Thanks for the tutorial @TylerD 
Awesome.


----------



## TylerD

vaalboy said:


> Awesome, thanks @TylerD. Definitely going to give this a bash. My logic says if I am using 7 wraps and get a 1.1 ohm coil then 14 wraps (7 per strand) should give me the same using this method?


Correctomundo! And 14 wraps are almost going to fill the surface.


----------



## TylerD

Silver said:


> Thanks for the tutorial @TylerD
> Awesome.


Pleasure @Silver !


----------



## BhavZ

Brilliant stuff @TylerD


----------



## vaalboy

TylerD said:


> Correctomundo! And 14 wraps are almost going to fill the surface.



I assume having more coil area heating the wick improves the amount of vapor production?

Kewlbeans, going to give this a bash now.


----------



## johan

Now that's a GRAND picture tutorial!


----------



## Andre

vaalboy said:


> Awesome, thanks @TylerD. Definitely going to give this a bash. My logic says if I am using 7 wraps and get a 1.1 ohm coil then 14 wraps (7 per strand) should give me the same using this method?

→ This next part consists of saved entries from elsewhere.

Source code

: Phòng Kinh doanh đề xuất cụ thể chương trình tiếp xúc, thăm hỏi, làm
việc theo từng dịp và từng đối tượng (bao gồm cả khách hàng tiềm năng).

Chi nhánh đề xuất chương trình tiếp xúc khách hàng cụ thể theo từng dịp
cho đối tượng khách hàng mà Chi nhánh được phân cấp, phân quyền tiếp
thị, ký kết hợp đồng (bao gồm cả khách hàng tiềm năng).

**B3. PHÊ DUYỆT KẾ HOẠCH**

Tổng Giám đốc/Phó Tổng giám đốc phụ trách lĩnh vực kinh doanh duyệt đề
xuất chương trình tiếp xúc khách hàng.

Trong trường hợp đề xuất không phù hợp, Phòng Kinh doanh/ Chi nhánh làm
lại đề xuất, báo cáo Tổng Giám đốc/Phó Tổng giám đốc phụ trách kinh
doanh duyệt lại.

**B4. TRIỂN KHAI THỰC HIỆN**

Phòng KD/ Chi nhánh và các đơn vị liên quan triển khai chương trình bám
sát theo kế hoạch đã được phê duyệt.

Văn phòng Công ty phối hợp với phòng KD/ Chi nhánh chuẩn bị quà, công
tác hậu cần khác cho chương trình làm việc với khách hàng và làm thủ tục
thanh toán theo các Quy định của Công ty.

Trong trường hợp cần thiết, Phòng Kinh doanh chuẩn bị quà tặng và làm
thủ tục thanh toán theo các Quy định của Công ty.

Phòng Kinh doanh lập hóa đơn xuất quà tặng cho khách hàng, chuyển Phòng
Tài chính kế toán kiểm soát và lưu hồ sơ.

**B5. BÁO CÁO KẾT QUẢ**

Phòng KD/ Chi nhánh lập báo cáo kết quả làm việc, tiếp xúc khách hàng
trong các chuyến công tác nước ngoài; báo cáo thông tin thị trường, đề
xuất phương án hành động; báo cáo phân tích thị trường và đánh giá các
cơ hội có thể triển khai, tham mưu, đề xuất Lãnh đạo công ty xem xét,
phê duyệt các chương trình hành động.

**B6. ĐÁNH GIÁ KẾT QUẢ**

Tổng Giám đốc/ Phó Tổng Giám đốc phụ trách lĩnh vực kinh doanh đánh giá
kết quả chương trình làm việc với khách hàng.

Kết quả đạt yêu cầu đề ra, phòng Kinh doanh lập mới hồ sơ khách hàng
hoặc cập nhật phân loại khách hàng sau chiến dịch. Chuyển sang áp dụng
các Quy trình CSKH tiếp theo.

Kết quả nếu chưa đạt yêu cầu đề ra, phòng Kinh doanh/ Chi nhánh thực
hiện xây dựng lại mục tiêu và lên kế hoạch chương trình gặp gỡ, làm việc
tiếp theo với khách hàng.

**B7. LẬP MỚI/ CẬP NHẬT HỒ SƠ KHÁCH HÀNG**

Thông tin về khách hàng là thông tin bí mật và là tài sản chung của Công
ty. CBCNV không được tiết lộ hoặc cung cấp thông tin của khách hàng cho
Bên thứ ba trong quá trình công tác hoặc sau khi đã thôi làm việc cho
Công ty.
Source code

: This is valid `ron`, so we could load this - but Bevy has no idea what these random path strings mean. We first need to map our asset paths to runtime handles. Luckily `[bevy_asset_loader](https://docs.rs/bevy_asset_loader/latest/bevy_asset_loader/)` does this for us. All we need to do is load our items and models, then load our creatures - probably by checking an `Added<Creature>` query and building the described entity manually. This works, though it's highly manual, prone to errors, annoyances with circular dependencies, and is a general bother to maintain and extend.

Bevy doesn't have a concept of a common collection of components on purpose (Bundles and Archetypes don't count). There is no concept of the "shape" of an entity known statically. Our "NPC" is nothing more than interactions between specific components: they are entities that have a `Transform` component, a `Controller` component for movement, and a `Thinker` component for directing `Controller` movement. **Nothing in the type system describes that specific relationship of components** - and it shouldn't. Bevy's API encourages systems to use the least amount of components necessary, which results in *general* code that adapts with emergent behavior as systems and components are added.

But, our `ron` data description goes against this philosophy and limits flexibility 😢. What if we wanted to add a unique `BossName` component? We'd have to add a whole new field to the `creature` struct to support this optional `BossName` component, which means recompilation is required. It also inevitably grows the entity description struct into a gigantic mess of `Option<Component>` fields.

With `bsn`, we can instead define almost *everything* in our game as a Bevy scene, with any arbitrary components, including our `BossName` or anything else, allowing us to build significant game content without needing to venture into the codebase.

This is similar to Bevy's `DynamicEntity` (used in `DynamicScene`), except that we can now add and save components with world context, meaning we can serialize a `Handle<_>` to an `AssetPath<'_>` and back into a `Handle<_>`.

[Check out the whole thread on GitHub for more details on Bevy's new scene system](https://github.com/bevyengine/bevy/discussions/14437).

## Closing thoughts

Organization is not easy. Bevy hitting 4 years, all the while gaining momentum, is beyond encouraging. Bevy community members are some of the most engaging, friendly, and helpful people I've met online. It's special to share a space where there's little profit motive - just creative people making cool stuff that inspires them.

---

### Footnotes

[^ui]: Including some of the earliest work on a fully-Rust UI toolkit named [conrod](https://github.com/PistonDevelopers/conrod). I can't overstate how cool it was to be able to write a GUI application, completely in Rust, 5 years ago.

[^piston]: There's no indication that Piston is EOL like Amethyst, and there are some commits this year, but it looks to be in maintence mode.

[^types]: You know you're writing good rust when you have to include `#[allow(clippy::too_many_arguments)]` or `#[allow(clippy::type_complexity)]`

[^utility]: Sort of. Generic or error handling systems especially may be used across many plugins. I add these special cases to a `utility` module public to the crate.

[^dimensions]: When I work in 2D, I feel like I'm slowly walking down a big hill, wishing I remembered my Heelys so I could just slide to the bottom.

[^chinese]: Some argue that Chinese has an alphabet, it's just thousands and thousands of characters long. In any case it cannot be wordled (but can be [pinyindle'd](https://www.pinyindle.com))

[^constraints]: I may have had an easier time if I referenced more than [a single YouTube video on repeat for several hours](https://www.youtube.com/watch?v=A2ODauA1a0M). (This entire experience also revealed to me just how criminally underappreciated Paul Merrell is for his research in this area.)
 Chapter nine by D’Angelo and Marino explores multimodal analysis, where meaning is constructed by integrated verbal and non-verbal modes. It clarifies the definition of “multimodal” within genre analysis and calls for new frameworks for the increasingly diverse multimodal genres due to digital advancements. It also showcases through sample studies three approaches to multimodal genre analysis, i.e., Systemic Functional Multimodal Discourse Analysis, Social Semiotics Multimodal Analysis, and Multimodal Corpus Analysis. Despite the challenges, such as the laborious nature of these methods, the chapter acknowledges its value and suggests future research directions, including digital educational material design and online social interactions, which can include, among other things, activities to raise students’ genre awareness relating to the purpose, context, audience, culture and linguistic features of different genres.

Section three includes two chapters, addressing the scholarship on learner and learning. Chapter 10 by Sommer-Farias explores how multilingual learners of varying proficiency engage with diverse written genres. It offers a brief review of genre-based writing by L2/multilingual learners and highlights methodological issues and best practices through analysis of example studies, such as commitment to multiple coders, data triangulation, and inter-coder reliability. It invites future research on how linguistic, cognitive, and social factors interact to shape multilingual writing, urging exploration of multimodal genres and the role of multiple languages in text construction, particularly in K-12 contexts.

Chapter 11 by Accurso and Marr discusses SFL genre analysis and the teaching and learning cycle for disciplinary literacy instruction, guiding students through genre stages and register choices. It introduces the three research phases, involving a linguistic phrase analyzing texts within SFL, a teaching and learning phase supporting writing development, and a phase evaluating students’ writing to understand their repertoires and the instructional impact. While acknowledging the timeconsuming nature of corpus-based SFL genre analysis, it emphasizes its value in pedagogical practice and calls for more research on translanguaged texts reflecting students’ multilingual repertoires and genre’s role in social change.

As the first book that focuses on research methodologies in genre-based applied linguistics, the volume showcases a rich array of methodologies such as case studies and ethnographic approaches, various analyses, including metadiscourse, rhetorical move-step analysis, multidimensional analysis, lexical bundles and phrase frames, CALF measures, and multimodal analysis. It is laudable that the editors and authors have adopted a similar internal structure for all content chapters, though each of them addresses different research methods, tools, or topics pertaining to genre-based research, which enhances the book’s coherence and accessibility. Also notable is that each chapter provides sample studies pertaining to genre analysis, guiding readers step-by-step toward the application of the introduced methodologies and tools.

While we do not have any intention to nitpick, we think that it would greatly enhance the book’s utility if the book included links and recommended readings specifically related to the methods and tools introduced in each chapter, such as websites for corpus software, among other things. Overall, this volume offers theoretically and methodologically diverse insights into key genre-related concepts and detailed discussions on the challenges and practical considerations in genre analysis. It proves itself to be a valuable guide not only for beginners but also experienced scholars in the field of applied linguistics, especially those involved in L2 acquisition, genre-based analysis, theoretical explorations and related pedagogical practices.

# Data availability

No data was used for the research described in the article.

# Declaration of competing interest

Sounds right. But you might have trouble fitting so many wraps on the RM2, maybe try 30g, which should have less wraps.


----------



## Andre

TylerD said:


> As requested by @vaalboy , here is a quick picture tutorial on how to make the side by side dual coil.
> 
> I used 28g kanthal. Take a strand of wire and double it with a loop.
> View attachment 2015
> 
> 
> Press it together so the two strands are next to each other
> View attachment 2016
> 
> 
> I used a 1.5mm drill bit to wrap around.
> 
> View attachment 2017
> 
> 
> The first wrap is a bit hard to get tight, but after that it gets easier.
> As you wrap the coil run you thumb with the wire against the drill bit.
> 
> View attachment 2018
> 
> 
> You can see the first wrap is a bit "loose".
> 
> View attachment 2019
> 
> Cut the loop and you have a coil.
> 
> View attachment 2020
> 
> 
> All you need to do now is insert into the posts and pulse it and squeeze it with some tweezers till it is nice and tight and glows from the inside out.
> 
> I hope this helps!


Excellentemundo. On my to do list.

Reactions: Funny 1


----------



## vaalboy

Okidoks, quickly wrapped one. First came in at 0.7 but wrapped back 1 and got 0.8. Took a bit longer to position but after adding a nice looong cotton wick and it's definitely a warmer vape with more clouds. A massive thank you to @TylerD for sharing this.

Reactions: Like 1


----------



## Andre

vaalboy said:


> Okidoks, quickly wrapped one. First came in at 0.7 but wrapped back 1 and got 0.8. Took a bit longer to position but after adding a nice looong cotton wick and it's definitely a warmer vape with more clouds. A massive thank you to @TylerD for sharing this.
> 
> View attachment 2023


That looks great - and this from a guy who wrapped his very first coil just the other day. Goes to show, coiling is nothing to be afraid of!

Reactions: Like 1 | Agree 1


----------



## TylerD

vaalboy said:


> Okidoks, quickly wrapped one. First came in at 0.7 but wrapped back 1 and got 0.8. Took a bit longer to position but after adding a nice looong cotton wick and it's definitely a warmer vape with more clouds. A massive thank you to @TylerD for sharing this.
> 
> View attachment 2023


Awesome stuff! That looks great! Great coiling @vaalboy ! Enjoy the fishing! Now you can blow @Rob Fisher 's socks off!


----------



## vaalboy

Thanks @Matthee but you guys have been awesome with all the advice and guidance!

Reactions: Like 1


----------



## BhavZ

That is some pretty sweet craftmanship there.

Enjoy the reo and make plenty for clouds!


----------



## Rob Fisher

TylerD said:


> Awesome stuff! That looks great! Great coiling @vaalboy ! Enjoy the fishing! Now you can blow @Rob Fisher 's socks off!



I'm very relieved you said socks!

Reactions: Funny 4


----------



## Rob Fisher

Matthee said:


> Excellentemundo. On my to do list.



Mine too now I been reminded about this thread!


----------



## Riaz

gona try this over the weekend on the igol.

thanks @TylerD

Reactions: Like 1


----------